Мамин-Сибиряк | страница 20



После реформы 1861 года замкнутость раскольников, втянутых в поток капиталистического наступления, пошла на убыль. Что не сделал бич, сделал рубль. Мамин-Сибиряк, много изучавший раскол, знавший его дикие и сильные стороны, в своем творчестве постоянно возвращался к этой теме. А в романах «Дикое счастье» и «Три конца» посвятил специально многие страницы и главы.

Наркис Матвеевич не был гонителем и фанатиком по природе своей. Человек, все время тянувшийся к светскому знанию, выводящий свои интересы далеко за круг религиозно-церковных, он к староверам относился терпимо, снисходительно. А уж ему-то были известны многие кержацкие подвиги изуверства и подавления сильными слабых. Но, видимо, по-человечески мирила его с ними стойкость, преданность вере, самопожертвенность.

Раскольники, в свою очередь, уважали отца Наркиса, не строили козней за его спиной: в маленьком замкнутом поселке подставить ножку можно было кому угодно. Да и Анна Семеновна — собеседница внимательная, сдержанная, немногословная, что было по душе радетельницам «древлего блачестия».

Местной знаменитостью слыла начетчица Матрена Афанасьевна Попова. Женщина крупная, рослая, с размашистыми грубоватыми движениями, и те, кто недолюбливали ее, за глаза называли полумужичьем. А Наркис Матвеевич, добродушно подтрунивая, величал ее «отцом Матрением». Она часто была в разъездах, на всем Урале водила знакомства и, по слухам, обделывала разные делишки: укрывала беглых, провозила краденое золото, утаенное старателями от хозяев. К Маминым она хаживала запросто, иногда споря с отцом Наркисом, толкуя о старой вере.

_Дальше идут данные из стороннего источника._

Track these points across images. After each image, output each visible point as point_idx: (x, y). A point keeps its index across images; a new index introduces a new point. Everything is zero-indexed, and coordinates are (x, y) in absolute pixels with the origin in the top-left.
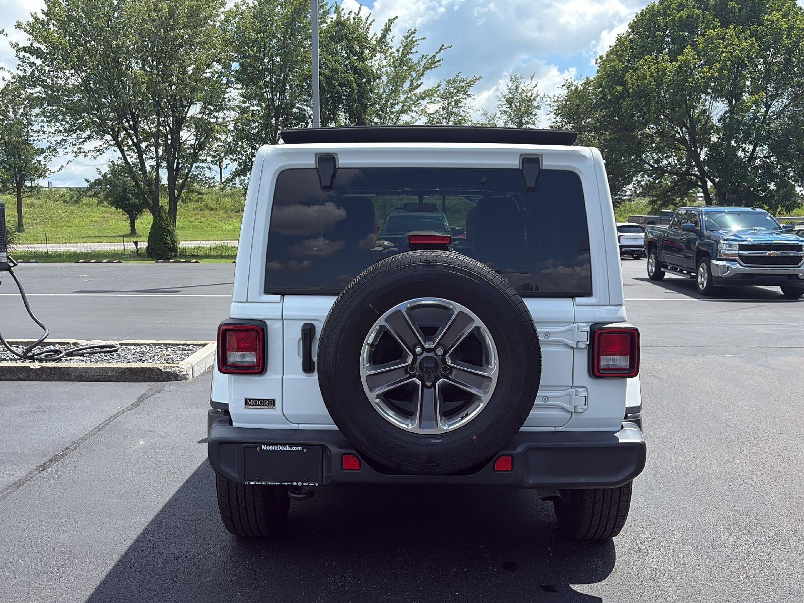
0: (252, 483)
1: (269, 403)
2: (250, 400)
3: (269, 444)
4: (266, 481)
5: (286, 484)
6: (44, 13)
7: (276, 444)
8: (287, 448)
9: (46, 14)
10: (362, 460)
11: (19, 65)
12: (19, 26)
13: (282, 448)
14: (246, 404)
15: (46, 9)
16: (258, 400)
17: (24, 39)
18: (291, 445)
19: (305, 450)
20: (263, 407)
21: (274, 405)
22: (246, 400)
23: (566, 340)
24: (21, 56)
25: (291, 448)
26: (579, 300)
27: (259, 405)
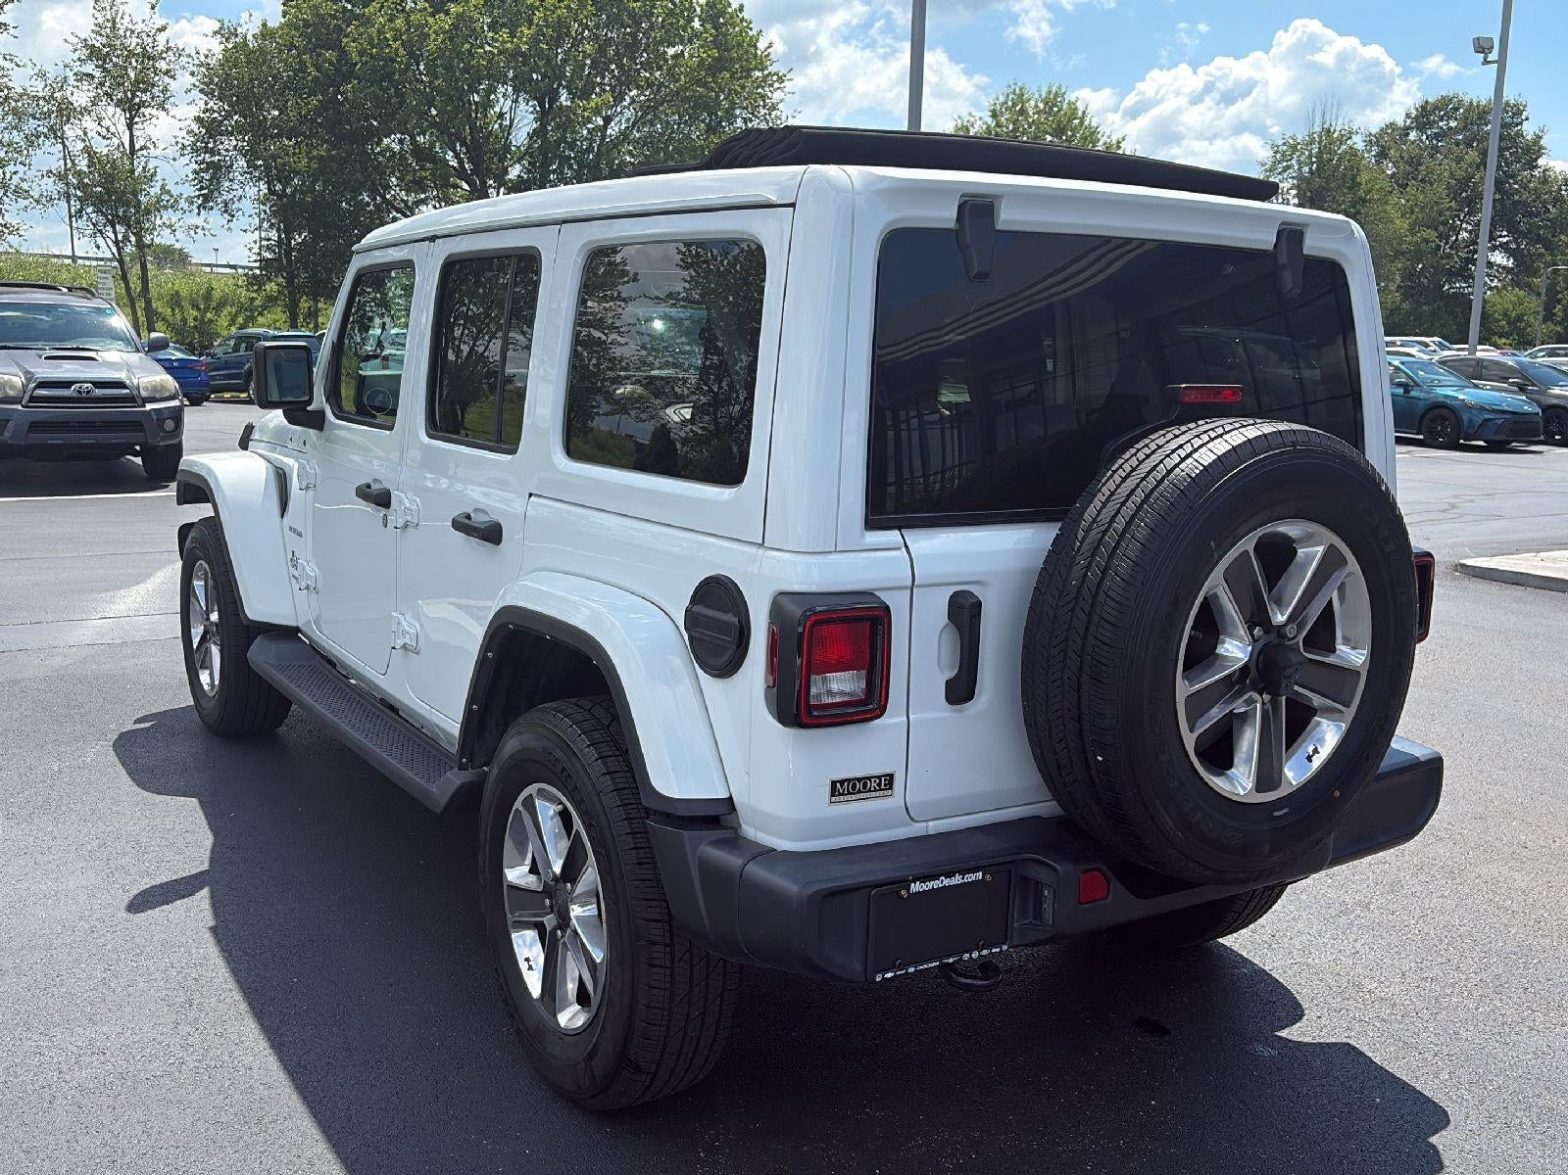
0: (889, 975)
1: (879, 785)
2: (842, 782)
3: (924, 879)
4: (916, 963)
5: (951, 960)
7: (935, 877)
8: (957, 880)
10: (1113, 878)
13: (947, 882)
14: (834, 792)
16: (859, 780)
18: (963, 872)
19: (988, 877)
20: (868, 795)
21: (891, 788)
22: (834, 783)
25: (963, 879)
27: (859, 792)
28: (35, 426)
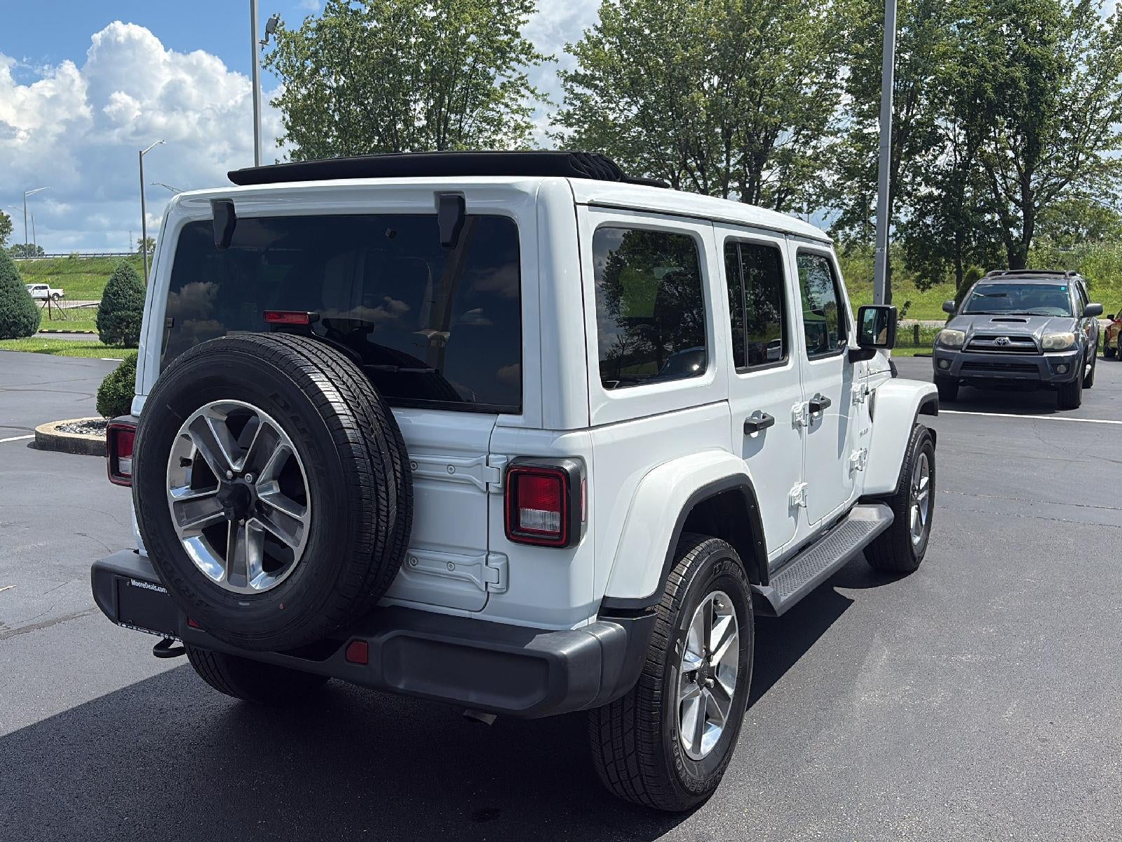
3: (138, 580)
6: (597, 28)
9: (600, 30)
11: (566, 98)
12: (568, 49)
15: (600, 24)
17: (574, 65)
23: (474, 478)
24: (568, 87)
26: (503, 418)
28: (967, 365)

После долгой отлучки в неведомых поездках как-то в зимний вечер Матрена Афанасьевна нагрянула к Маминым с гостьей. Скинув шубы и сняв суконные платки, прошли в низенькую столовую. Матрена Афанасьевна была одета в неизменный косоклинный кубовый сарафан с желтыми проймами и в белую холщовую рубаху, на голове повязала бумажный платок по старушечьей кержацкой моде — кикой. Напарница ее была мельче фигурой, сухонькая, с острыми быстрыми глазками из-за надвинутого низко на лоб платка. «Она из скитов», — пояснила Попова. Митя притаился на лежанке, чтобы не мешать взрослым, но прислушивался. Его неудержимо тянула к себе эта особенная жизнь, таинственная и полная сокрушений о грехах мирских.

— Ох, горе душенькам нашим, родимые мои! — как присказку, довольно буднично сказала Матрена Афанасьевна. — Ходим в потемках, как слепцы. Все нам мало, все хапаем, а с собой ничего не возьмем: все на земле останется, кроме душеньки.